■ **Text zur Prüfung**:
((

Liegen Ihnen die Grünen nicht näher als eine Familienpartei, die in ähnlich aussichtsloser Außenseiterposition liegt ?
Das Handicap kleiner Parteien ist die Befürchtung der Wähler, daß ihre Stimme als Folge der 5%Klausel verloren gehen könnte und indirekt ausgerechnet den großen Parteien zugute kommen könnte.
Sie wählen dann doch lieber eine der etablierten Parteien.
Haben Sie schon von der Idee gehört, eine Alternativstimme einzuführen, die dem Wähler ermöglichen würde, zu bestimmen, welche zweite Partei seine Stimme bekommen soll, wenn die bevorzugte Partei an der 5%Klausel scheitern sollte.
Vgl. www.wahlreform.de/valeske.htm
Haben Sie diese Idee in Ihrem Wahlprogramm ? Oder wollen Sie sich sonst dafür einsetzen ehe Sie immer wieder ihre Anhänger mit den Mühen einer völlig aussichtslosen Wahlbeteiligung belasten ?
Sehr geehrter Herr Mayer,
danke für Ihre Frage, die wohl viele Wähler bewegt. Die entscheidende Frage bei der Wahl ist doch: Bin ich zufrieden mit dem, was im Landtag geboten wird? Wenn ja, dann wähle ich diejenige der dort vertretenen Parteien, die meine Ziele am besten vertritt. Wenn ich dagegen sehe, dass im bayerischen Landtag wichtige Themen nicht so angesprochen werden, wie das meiner Meinung nach nötig wäre, oder wenn ich mit der dort verwirklichten demokratischen Kultur nicht einverstanden bin, dann darf ich keine der Parteien wählen, die den heutigen Zustand mit zu verantworten haben. Dann ist es zweitrangig, ob die von mir gewählte Partei in den Landtag einzieht oder nicht. Denn mit einer Stimme für eine dort vertretene Partei würde ich genau das Gegenteil von dem erreichen, was ich will.

))

■ **Vorhandene Daten**:
((

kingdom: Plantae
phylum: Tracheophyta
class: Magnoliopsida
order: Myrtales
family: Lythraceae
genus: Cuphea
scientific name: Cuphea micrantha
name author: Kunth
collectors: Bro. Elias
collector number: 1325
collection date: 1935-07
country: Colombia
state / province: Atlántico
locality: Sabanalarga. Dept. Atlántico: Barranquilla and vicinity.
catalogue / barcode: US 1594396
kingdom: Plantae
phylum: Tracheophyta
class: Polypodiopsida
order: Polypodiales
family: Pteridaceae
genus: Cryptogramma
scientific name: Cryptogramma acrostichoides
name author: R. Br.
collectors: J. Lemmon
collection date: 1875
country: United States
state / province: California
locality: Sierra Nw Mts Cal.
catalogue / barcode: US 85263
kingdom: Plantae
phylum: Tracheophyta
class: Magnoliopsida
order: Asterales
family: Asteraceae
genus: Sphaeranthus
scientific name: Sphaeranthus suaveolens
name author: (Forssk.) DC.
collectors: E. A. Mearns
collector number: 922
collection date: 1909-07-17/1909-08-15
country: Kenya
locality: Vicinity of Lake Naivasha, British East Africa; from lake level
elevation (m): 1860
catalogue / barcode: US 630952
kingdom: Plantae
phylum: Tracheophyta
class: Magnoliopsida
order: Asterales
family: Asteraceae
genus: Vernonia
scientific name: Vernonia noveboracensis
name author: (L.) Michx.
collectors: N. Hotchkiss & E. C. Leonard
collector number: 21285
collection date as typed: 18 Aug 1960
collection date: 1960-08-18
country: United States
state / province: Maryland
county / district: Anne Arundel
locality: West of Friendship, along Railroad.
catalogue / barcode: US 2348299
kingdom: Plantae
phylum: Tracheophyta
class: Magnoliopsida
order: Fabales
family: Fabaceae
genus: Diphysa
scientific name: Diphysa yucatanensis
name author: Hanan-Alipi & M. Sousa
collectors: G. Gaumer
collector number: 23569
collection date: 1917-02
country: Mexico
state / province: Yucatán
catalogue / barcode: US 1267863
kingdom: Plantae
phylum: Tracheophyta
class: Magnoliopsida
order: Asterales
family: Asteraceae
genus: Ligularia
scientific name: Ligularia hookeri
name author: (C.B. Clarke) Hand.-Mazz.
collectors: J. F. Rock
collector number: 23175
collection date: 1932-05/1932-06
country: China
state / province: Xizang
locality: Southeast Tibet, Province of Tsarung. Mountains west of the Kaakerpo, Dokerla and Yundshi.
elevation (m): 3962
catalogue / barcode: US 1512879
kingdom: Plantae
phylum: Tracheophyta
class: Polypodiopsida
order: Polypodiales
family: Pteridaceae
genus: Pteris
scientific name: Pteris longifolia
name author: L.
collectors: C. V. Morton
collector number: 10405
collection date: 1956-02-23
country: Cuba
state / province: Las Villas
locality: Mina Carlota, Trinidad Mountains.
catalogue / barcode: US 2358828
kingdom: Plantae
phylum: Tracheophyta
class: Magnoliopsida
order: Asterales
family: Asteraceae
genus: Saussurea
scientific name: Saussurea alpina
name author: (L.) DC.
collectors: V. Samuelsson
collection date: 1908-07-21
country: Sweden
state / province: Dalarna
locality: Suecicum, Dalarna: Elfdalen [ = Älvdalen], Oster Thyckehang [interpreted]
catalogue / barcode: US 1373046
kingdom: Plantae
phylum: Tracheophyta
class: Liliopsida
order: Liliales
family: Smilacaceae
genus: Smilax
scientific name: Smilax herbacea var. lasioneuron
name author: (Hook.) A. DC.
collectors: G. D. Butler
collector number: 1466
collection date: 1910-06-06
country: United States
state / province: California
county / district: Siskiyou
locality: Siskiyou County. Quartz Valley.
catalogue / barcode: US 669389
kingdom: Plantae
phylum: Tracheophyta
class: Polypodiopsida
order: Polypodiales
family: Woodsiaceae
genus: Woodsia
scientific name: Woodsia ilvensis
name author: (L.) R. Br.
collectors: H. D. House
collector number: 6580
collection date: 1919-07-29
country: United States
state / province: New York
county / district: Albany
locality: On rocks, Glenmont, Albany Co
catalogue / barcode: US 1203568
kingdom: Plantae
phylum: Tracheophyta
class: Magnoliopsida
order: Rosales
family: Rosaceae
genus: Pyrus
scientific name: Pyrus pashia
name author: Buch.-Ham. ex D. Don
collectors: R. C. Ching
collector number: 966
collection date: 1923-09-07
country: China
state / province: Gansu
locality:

))

■ **Aufgabe A**:
Beantworte zum Text über die Fünfprozentklausel kurz:
(i) Mit welcher Partei vergleicht der Fragesteller die Grünen?
(ii) Was könnte der Wähler mit der Alternativstimme bestimmen?
(iii) Unter welchen zwei Bedingungen soll man laut der Antwort keine der im Landtag vertretenen Parteien wählen?
■ **Aufgabe B**:
Gib aus dem Text über die Fünfprozentklausel ein Stück unverändert wieder. Fang bei den Worten „Liegen Ihnen die“ an und hör nach den Worten „Wahlbeteiligung belasten ?“ auf.

■ **Antwort A**:
(i) Mit einer Familienpartei, die in ähnlich aussichtsloser Außenseiterposition liegt.
(ii) Welche zweite Partei seine Stimme bekommen soll, wenn die bevorzugte Partei an der Fünfprozentklausel scheitert.
(iii) Wenn wichtige Themen im bayerischen Landtag nicht so angesprochen werden, wie es nötig wäre, oder wenn man mit der dort verwirklichten demokratischen Kultur nicht einverstanden ist.

■ **Antwort B**:
Liegen Ihnen die Grünen nicht näher als eine Familienpartei, die in ähnlich aussichtsloser Außenseiterposition liegt ?
Das Handicap kleiner Parteien ist die Befürchtung der Wähler, daß ihre Stimme als Folge der 5%Klausel verloren gehen könnte und indirekt ausgerechnet den großen Parteien zugute kommen könnte.
Sie wählen dann doch lieber eine der etablierten Parteien.
Haben Sie schon von der Idee gehört, eine Alternativstimme einzuführen, die dem Wähler ermöglichen würde, zu bestimmen, welche zweite Partei seine Stimme bekommen soll, wenn die bevorzugte Partei an der 5%Klausel scheitern sollte.
Vgl. www.wahlreform.de/valeske.htm
Haben Sie diese Idee in Ihrem Wahlprogramm ? Oder wollen Sie sich sonst dafür einsetzen ehe Sie immer wieder ihre Anhänger mit den Mühen einer völlig aussichtslosen Wahlbeteiligung belasten ?